Please copy out the lines below word for word, leaving out the pictures.

Source data:
------------------------------------------------------------

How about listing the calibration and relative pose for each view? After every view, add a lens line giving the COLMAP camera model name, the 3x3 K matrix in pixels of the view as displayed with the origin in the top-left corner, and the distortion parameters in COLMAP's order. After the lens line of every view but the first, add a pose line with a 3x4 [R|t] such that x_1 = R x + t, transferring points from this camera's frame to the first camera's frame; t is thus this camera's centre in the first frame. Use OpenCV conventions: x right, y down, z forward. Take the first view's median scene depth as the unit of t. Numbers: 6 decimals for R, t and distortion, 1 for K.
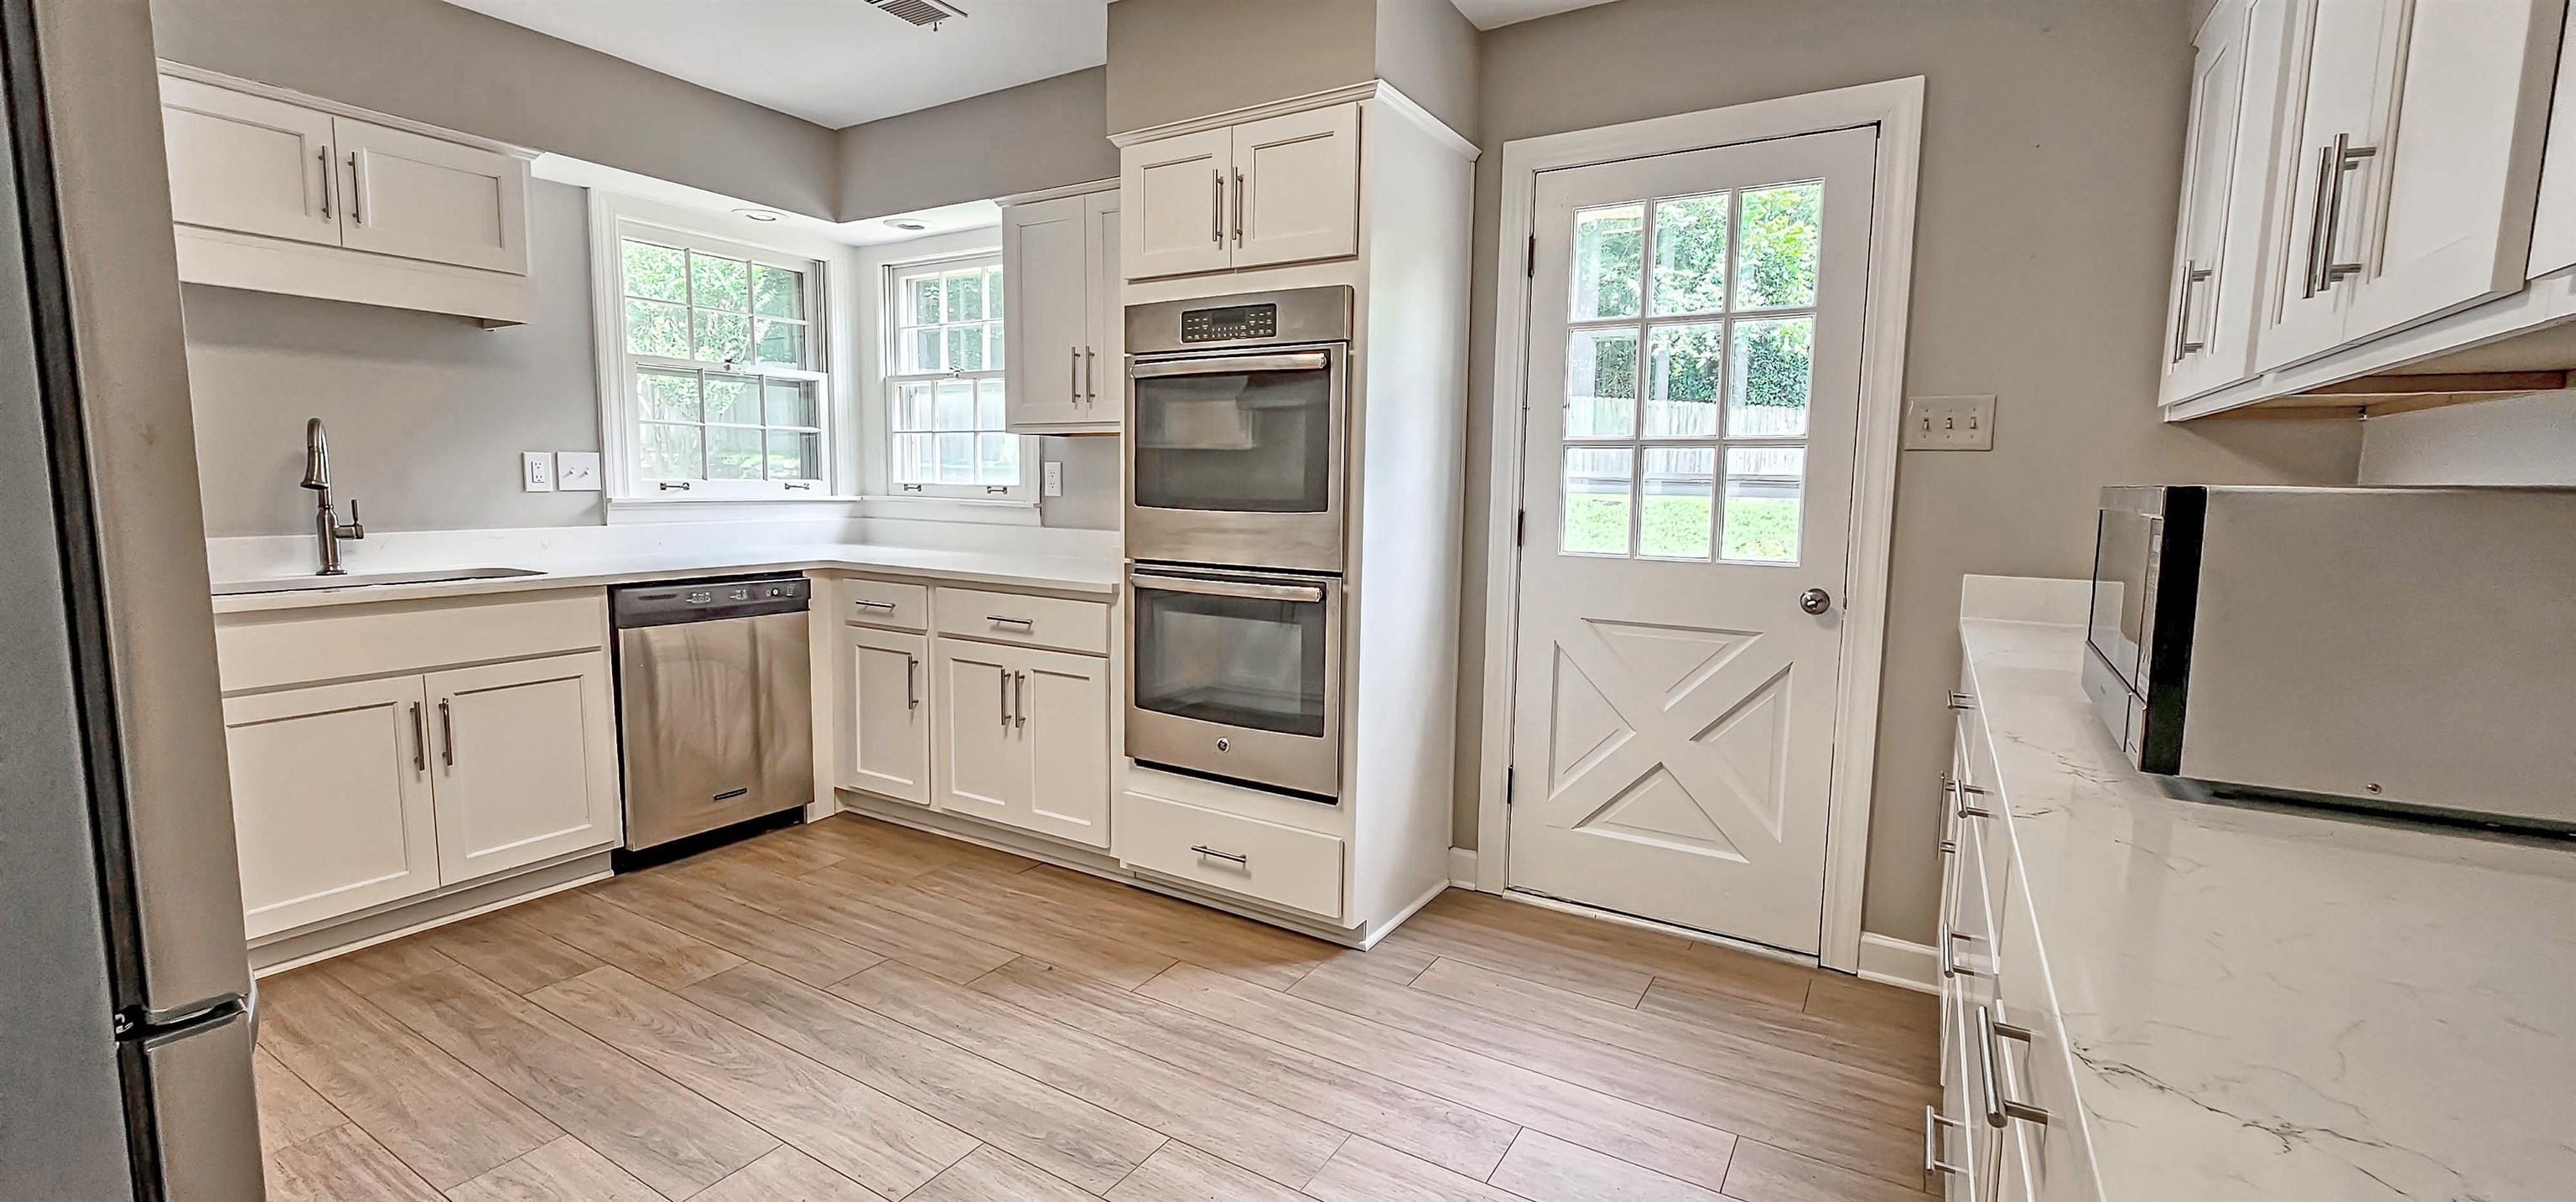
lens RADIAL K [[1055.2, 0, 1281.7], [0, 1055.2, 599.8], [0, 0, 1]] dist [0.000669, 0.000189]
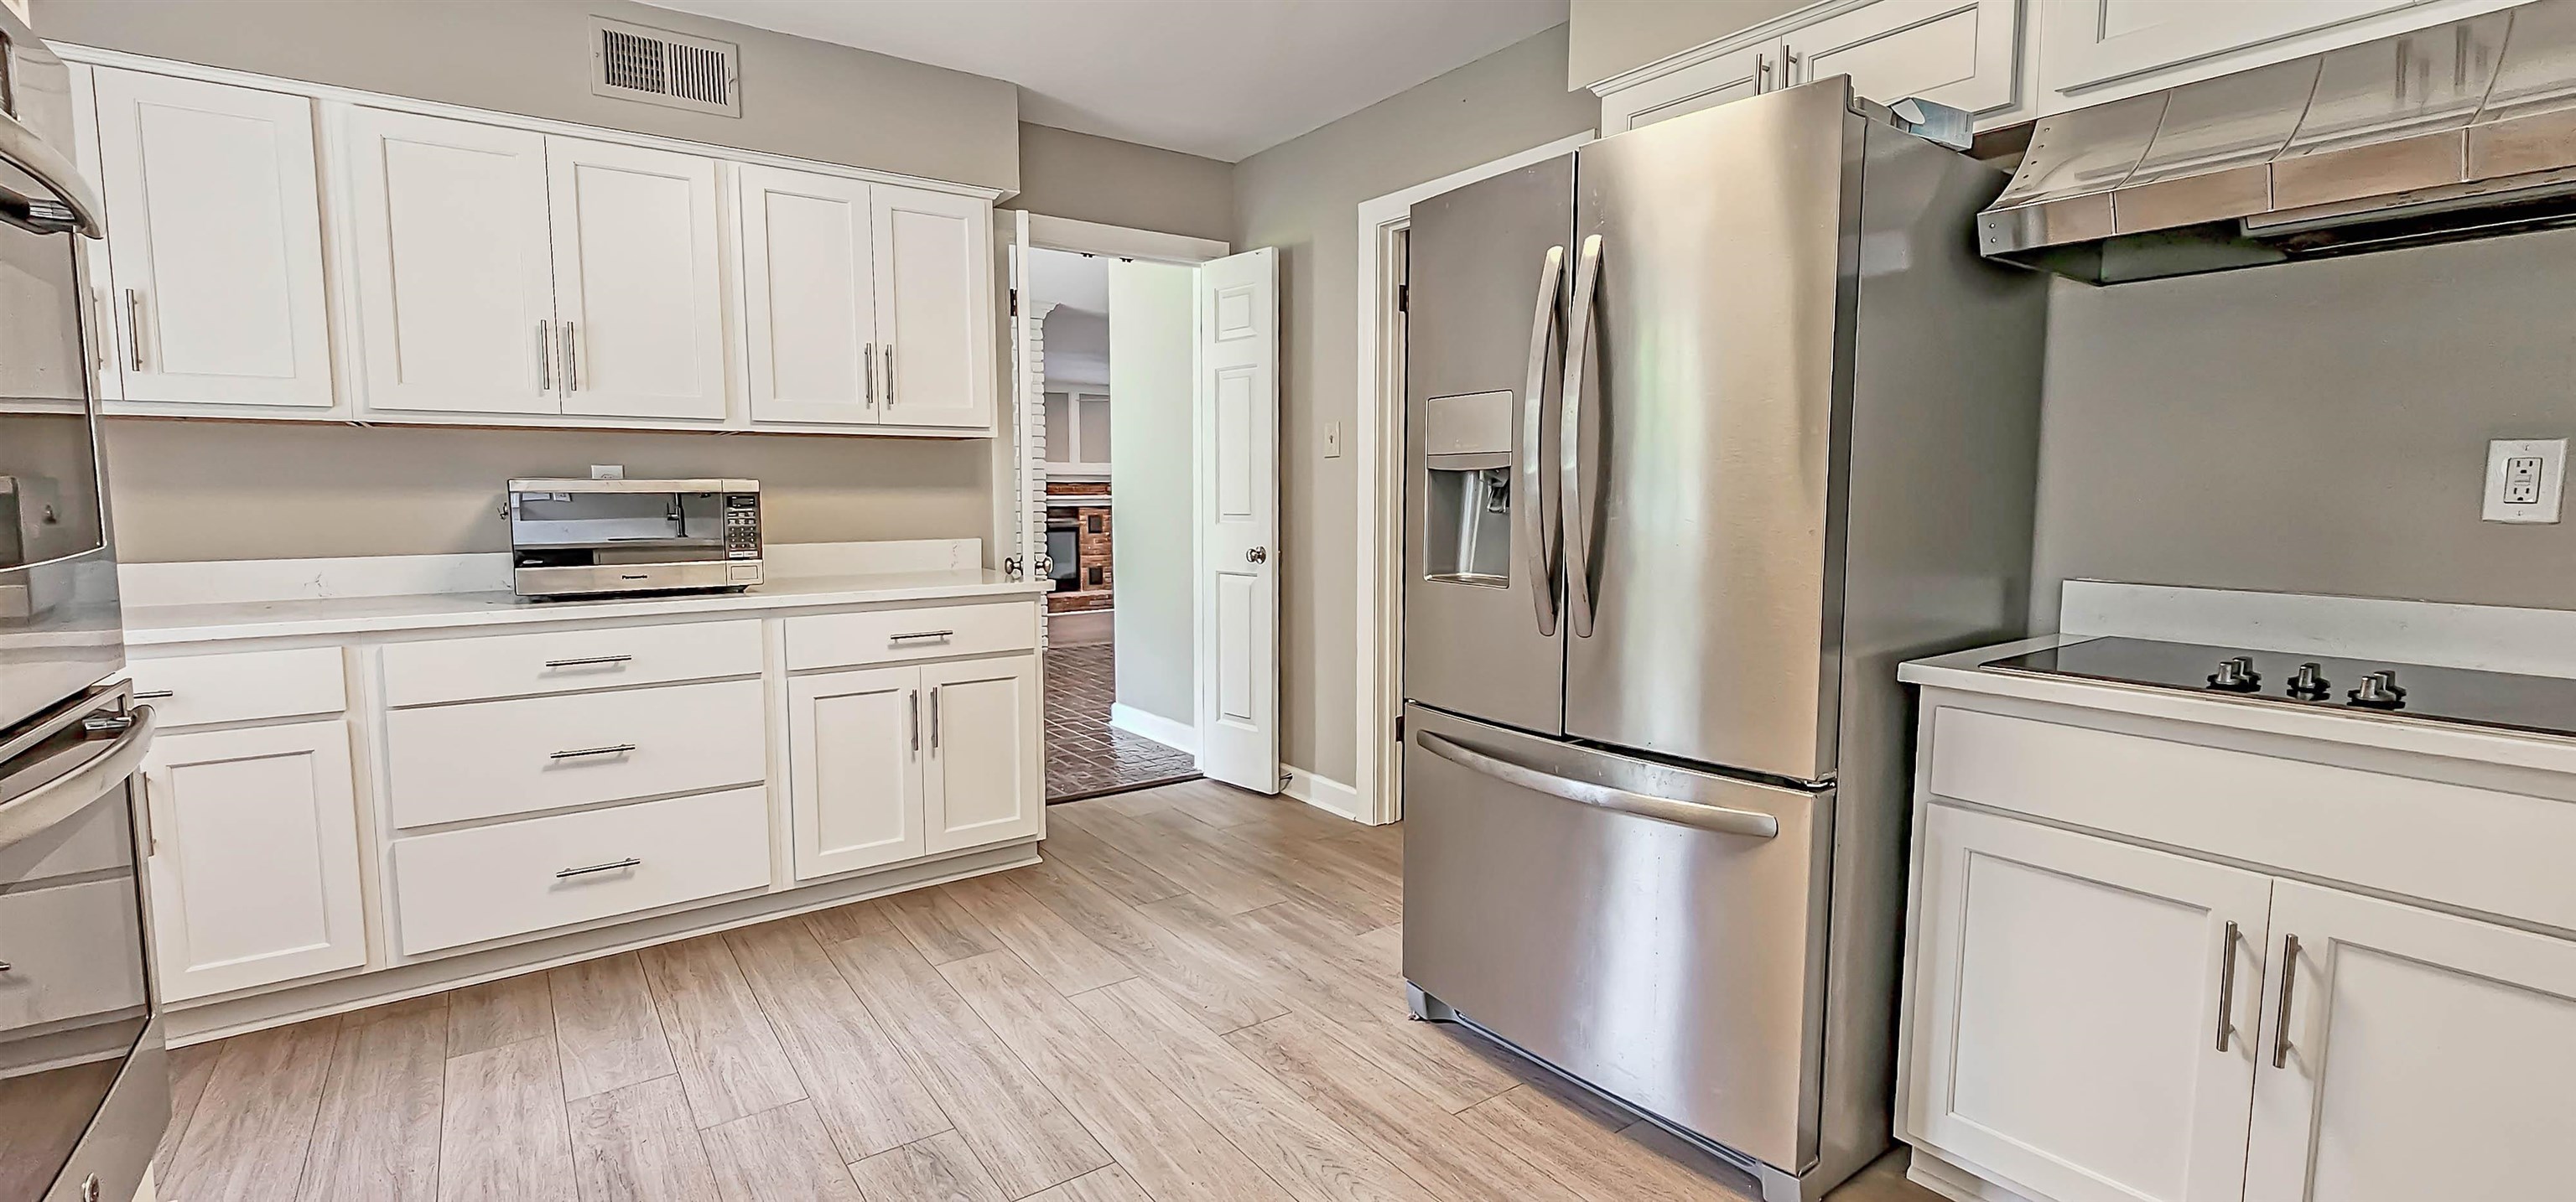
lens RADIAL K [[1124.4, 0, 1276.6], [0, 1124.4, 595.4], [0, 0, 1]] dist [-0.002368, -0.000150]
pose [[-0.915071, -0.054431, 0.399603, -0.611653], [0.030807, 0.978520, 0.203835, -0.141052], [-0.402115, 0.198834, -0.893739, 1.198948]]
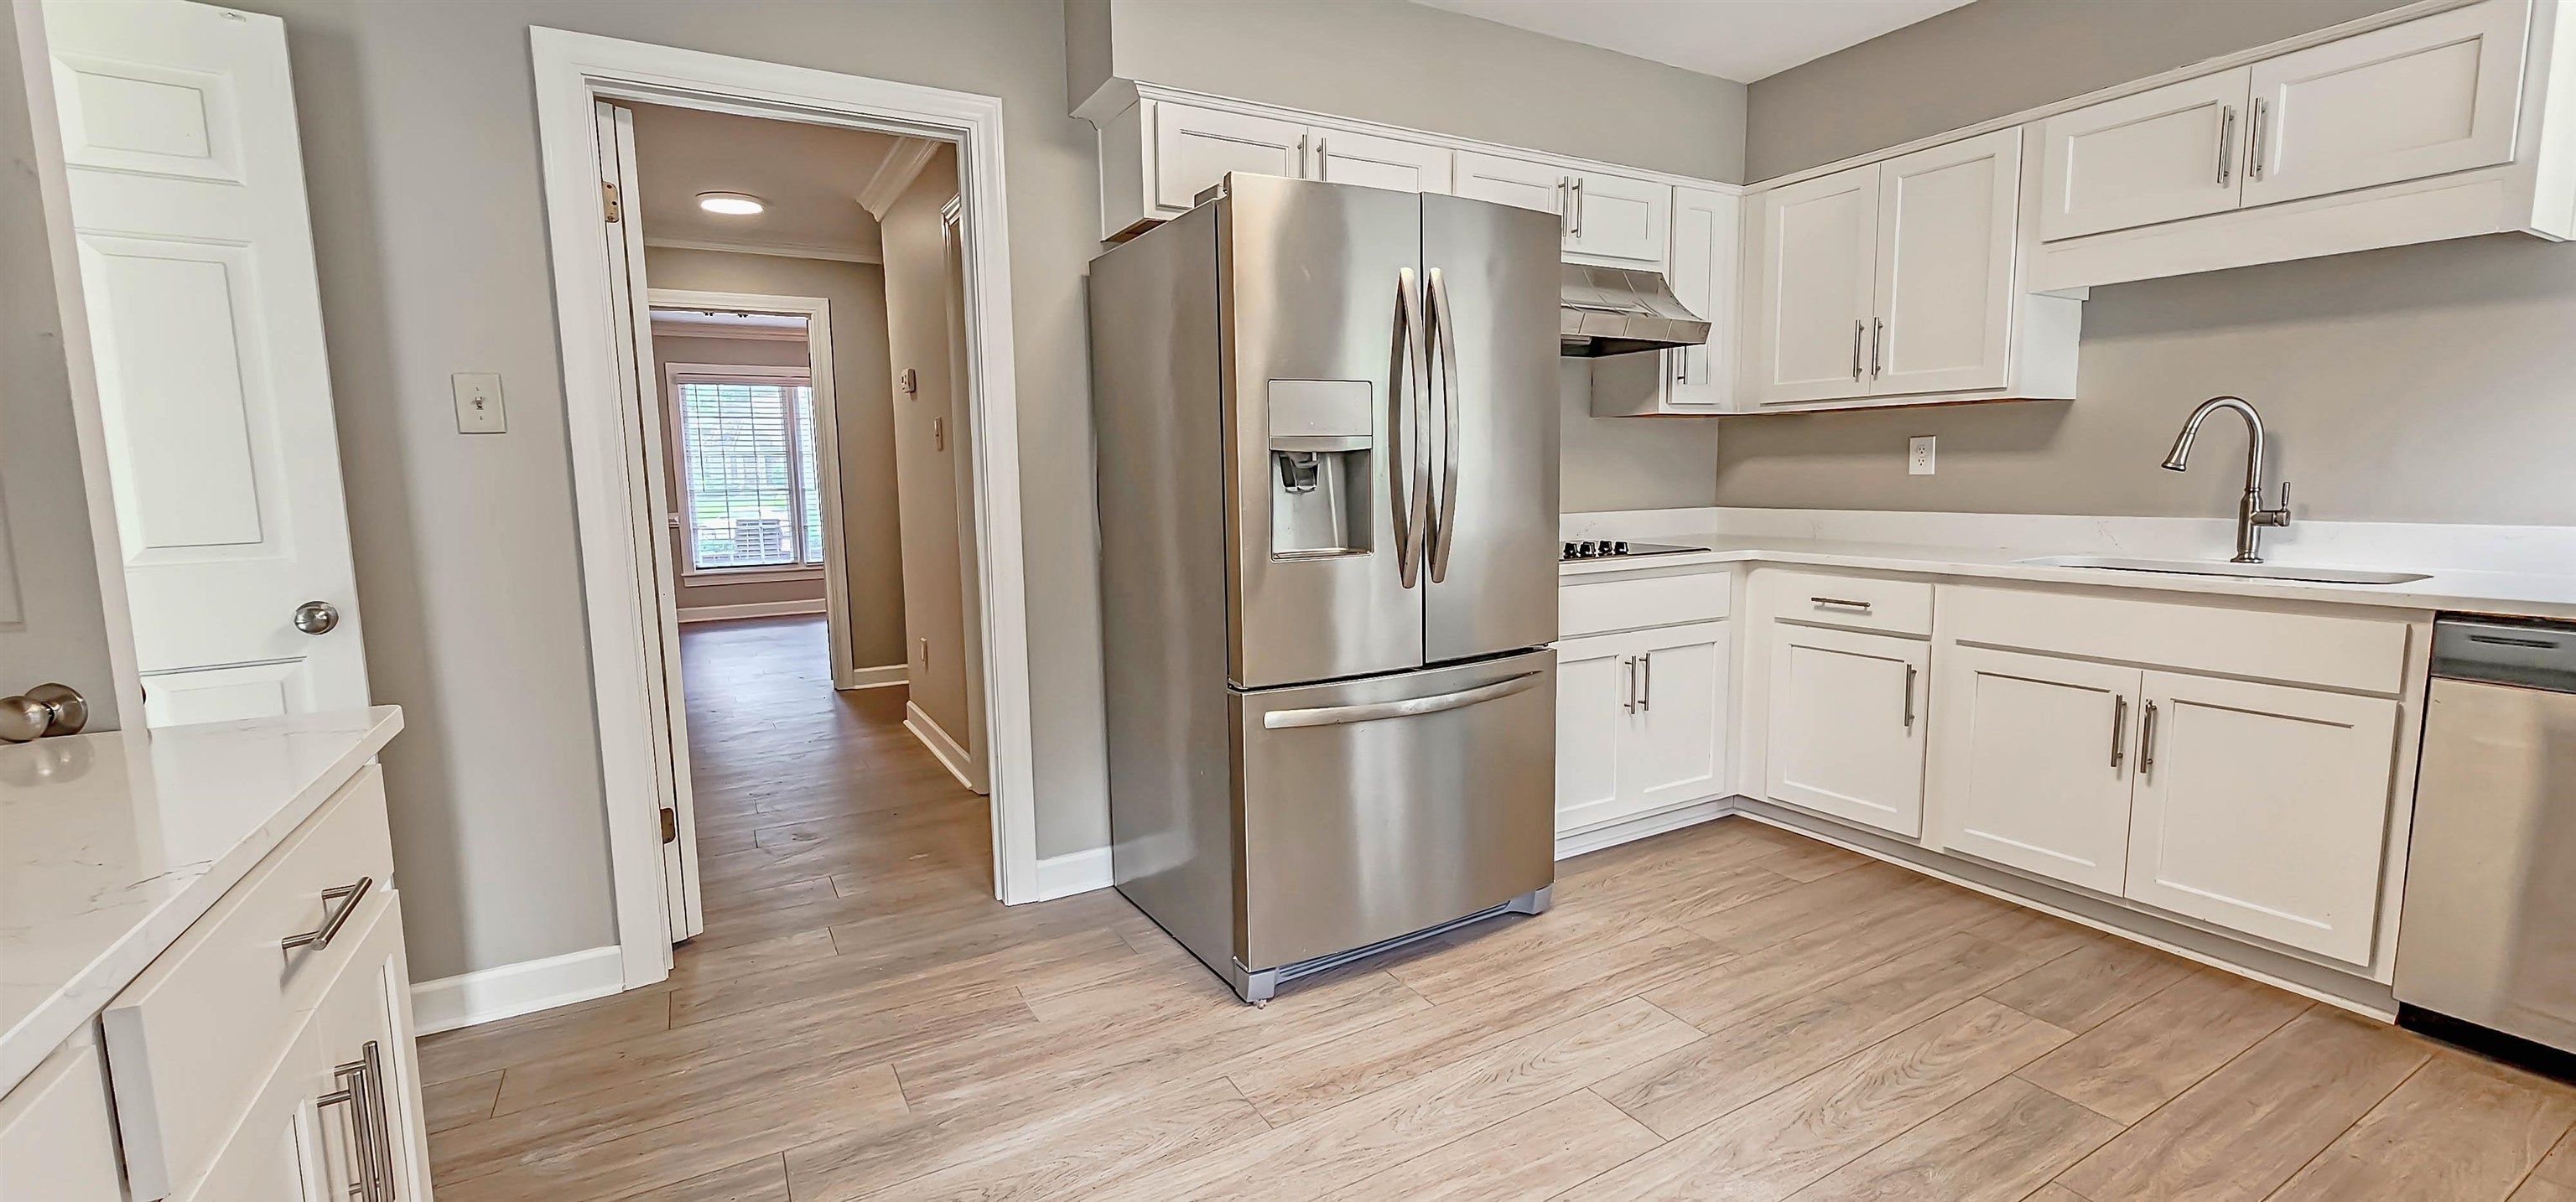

------------------------------------------------------------

Solution for this exercise:
How about listing the calibration and relative pose for each view? After every view, add a lens line giving the COLMAP camera model name, the 3x3 K matrix in pixels of the view as displayed with the origin in the top-left corner, and the distortion parameters in COLMAP's order. After the lens line of every view but the first, add a pose line with a 3x4 [R|t] such that x_1 = R x + t, transferring points from this camera's frame to the first camera's frame; t is thus this camera's centre in the first frame. Use OpenCV conventions: x right, y down, z forward. Take the first view's median scene depth as the unit of t. Numbers: 6 decimals for R, t and distortion, 1 for K.
lens RADIAL K [[1055.2, 0, 1281.7], [0, 1055.2, 599.8], [0, 0, 1]] dist [0.000669, 0.000189]
lens RADIAL K [[1124.4, 0, 1276.6], [0, 1124.4, 595.4], [0, 0, 1]] dist [-0.002368, -0.000150]
pose [[-0.915071, -0.054431, 0.399603, -0.611653], [0.030807, 0.978520, 0.203835, -0.141052], [-0.402115, 0.198834, -0.893739, 1.198948]]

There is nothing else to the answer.